I’ve written several Say Ahhh! blogs on the Affordable Care Act’s new hospital presumptive eligibility provisions. The ACA explicitly gives hospitals the prerogative to make Medicaid presumptive eligibility (PE) decisions, regardless of whether the state has previously implemented the policy option. In particular, presumptive eligibility provides a great opportunity for hospitals to connect uninsured kids and their parents to coverage, especially during this breaking-in period for new Medicaid eligibility systems.
In this new policy brief published by Health Affairs, I outline how the ACA changes presumptive eligibility and what some of the critical decision points are for states as they implement the provision. Specifically, states are required to monitor presumptive eligibility to ensure that hospitals (and other qualified entities) are meeting state and federal requirements. States may also establish standards, such as requiring hospitals to assist people with completing regular applications or achieving a high proportion of people who are determined eligible for ongoing Medicaid coverage. For states expanding Medicaid, this is particularly important because the 100 percent federal match for health care services provided to newly eligible people during the presumptive period is available only if a full Medicaid determination is made.
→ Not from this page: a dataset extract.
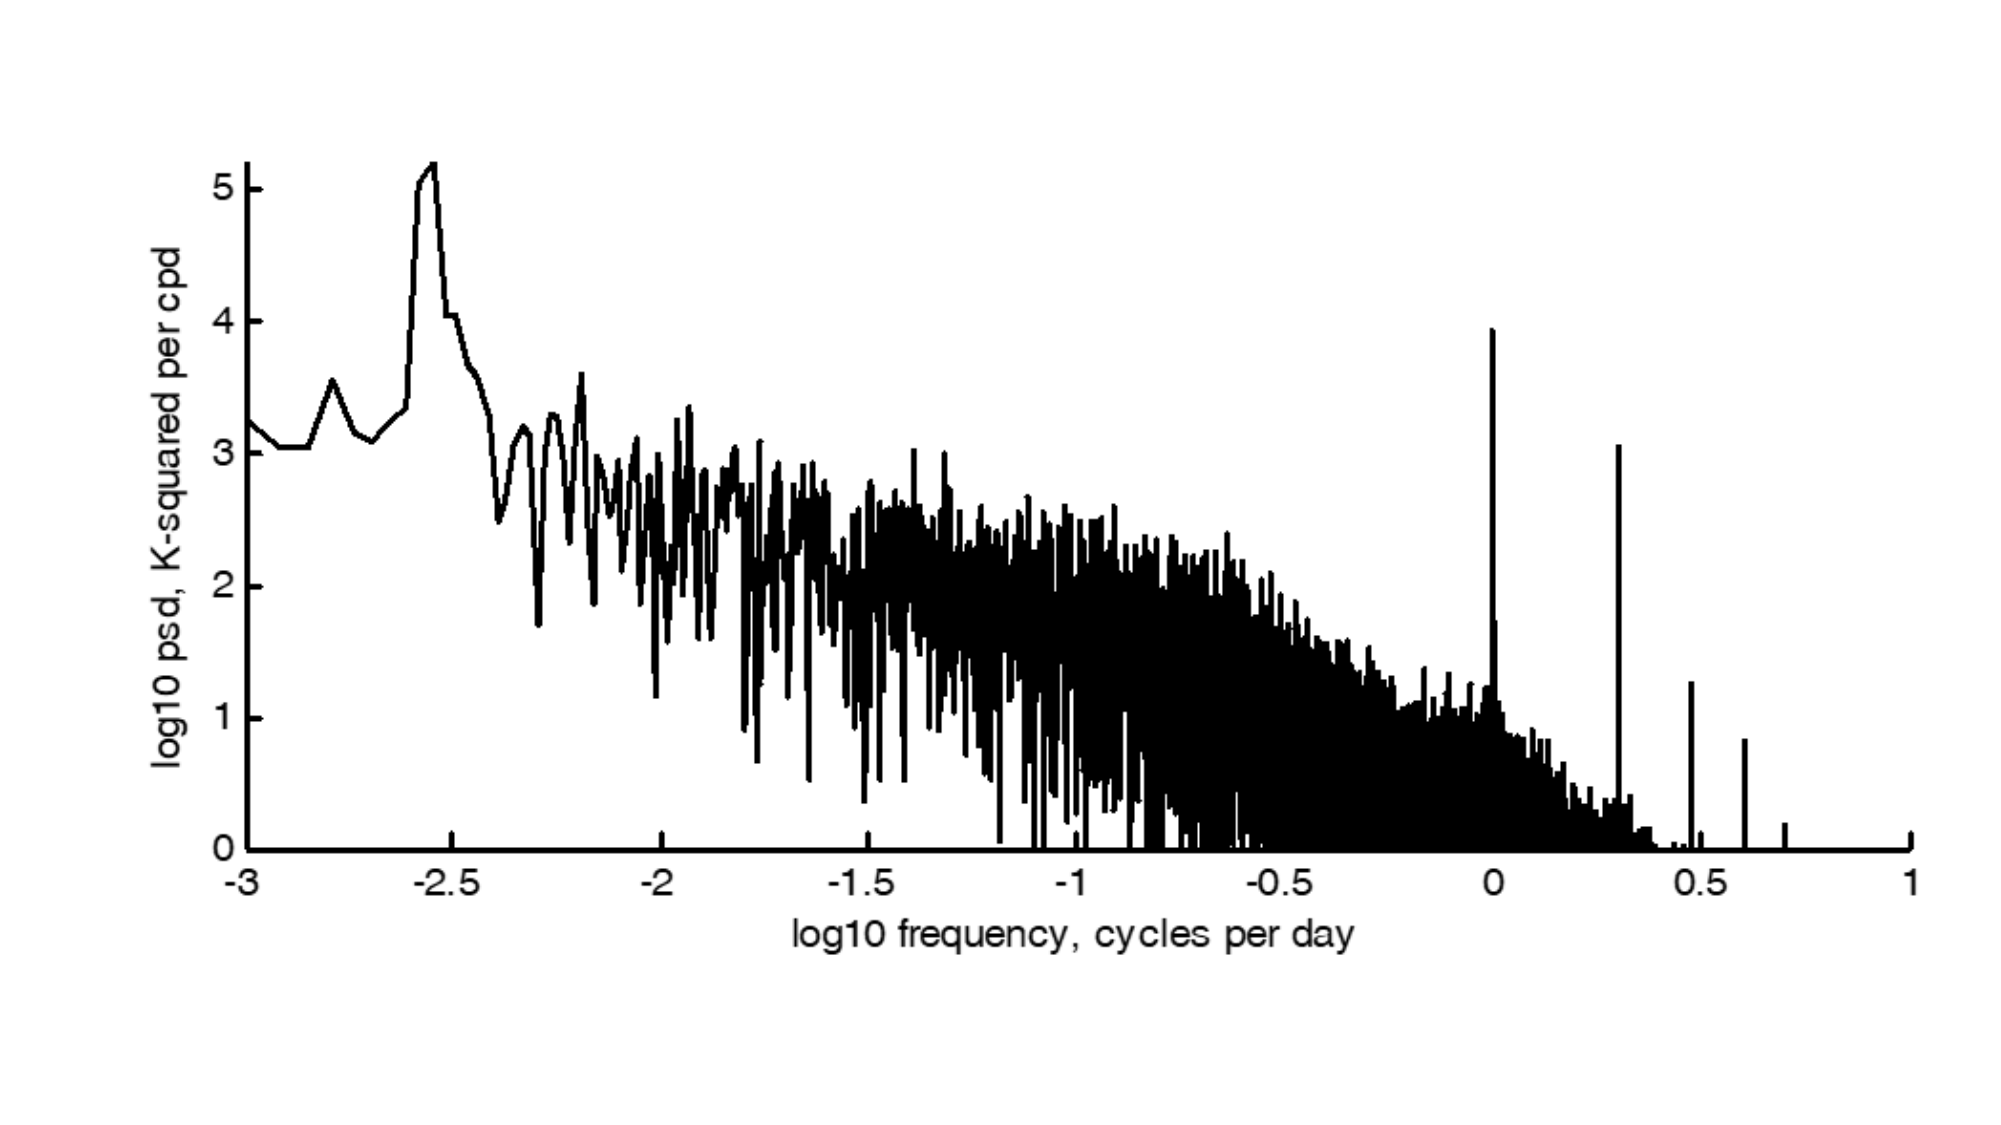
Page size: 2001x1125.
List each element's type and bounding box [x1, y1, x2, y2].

picture [101, 127, 2000, 998]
As I wrote in the policy brief, the bigger question is, “Where should states set the bar?” Setting standards too high will likely dampen any enthusiasm hospitals may have for participating, while setting them too low could detract from the potential of presumptive eligibility to connect people with ongoing coverage. States may want to start with more modest standards or by collecting performance metrics data to establish a baseline before setting more aggressive expectations.
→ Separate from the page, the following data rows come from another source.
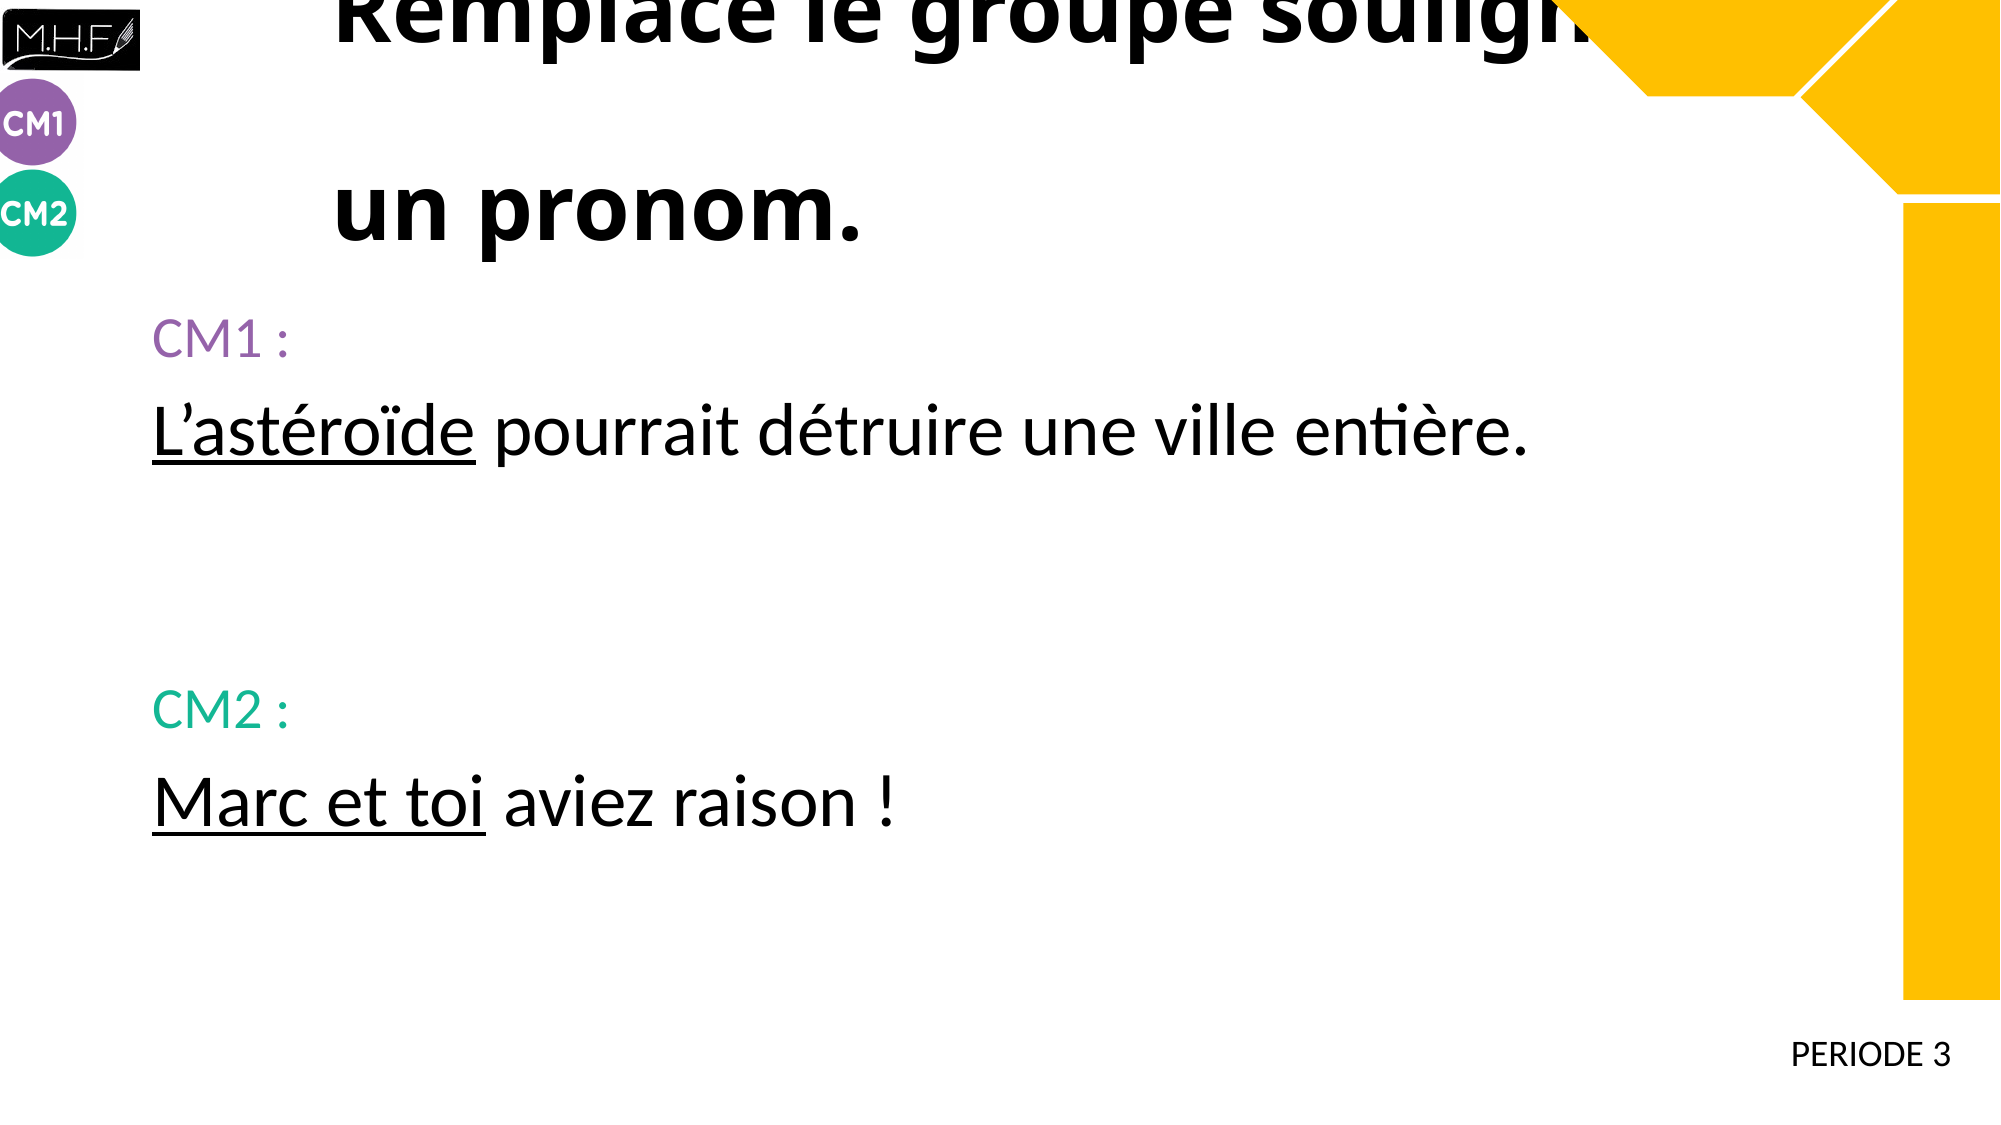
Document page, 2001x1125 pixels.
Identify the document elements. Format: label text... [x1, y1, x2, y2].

text_box PERIODE 3 [1362, 1021, 1967, 1082]
picture [0, 7, 140, 259]
text_box [1799, 0, 2000, 196]
title Remplace le groupe souligné par un pronom. [316, 3, 1863, 221]
text_box [1549, 0, 1892, 98]
list CM1 : L’astéroïde pourrait détruire une ville entière. CM2 : Marc et toi aviez raison ! [137, 299, 1863, 1014]
text_box [1902, 202, 2000, 1001]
Florida is clearly choosing a path to discourage hospitals in setting its standards. Rather than putting out the welcome mat, these standards looked more like a “do not enter” sign:
- 95% of individuals will submit regular application before the end of the presumptive eligibility period
- Average number of days after the presumptive determination is made and when the full application is submitted is less than 10 days
- 97% of individuals who apply for ongoing coverage will be determined eligible for regular Medicaid
I’m all for setting standards and even having hospitals stretch to ensure that individuals determined presumptively eligible are connected to ongoing coverage. However, given that the 3-year (2008-2010) national error rate for eligibility determinations is 5.9%, does the state of Florida even hit the 97% accuracy level? Will the state commit to making sure that everyone who reaches out for assistance over the phone or in person submits a full application within 10 days?
When you look at the PE agreement that Florida hospitals are required to sign and other documents, including the training, there doesn’t seem to be any commitment from the state in terms of prompt processing of presumptive eligibility enrollment. If the individual needs services not provided by the hospital, such as prescription drugs, can they readily access those services? If the state is going to hold hospitals to high standards, they should do the same for themselves.
Other states are being more reasonable. For example, Virginia is requiring hospitals to ensure that 85% of individuals determined presumptively eligible submit a full Medicaid application, and of those, 70% must be determined eligible for ongoing coverage. This seems much more realistic when you consider how low income individuals experience fluctuating employment and income, and that incomplete applications are a long-standing reality in Medicaid (albeit one we are trying to address by simplifying the application process and verifying eligibility electronically).
Hospitals need to be educated about the new rules and prepared to negotiate with their state before unrealistic standards are set. Congress gave hospitals the prerogative to make presumptive eligibility decisions, regardless of the state’s position on the matter. Hospitals should not let states take their authority away by settling for standards that are clearly intended to dissuade them from assisting individuals in need of care and coverage.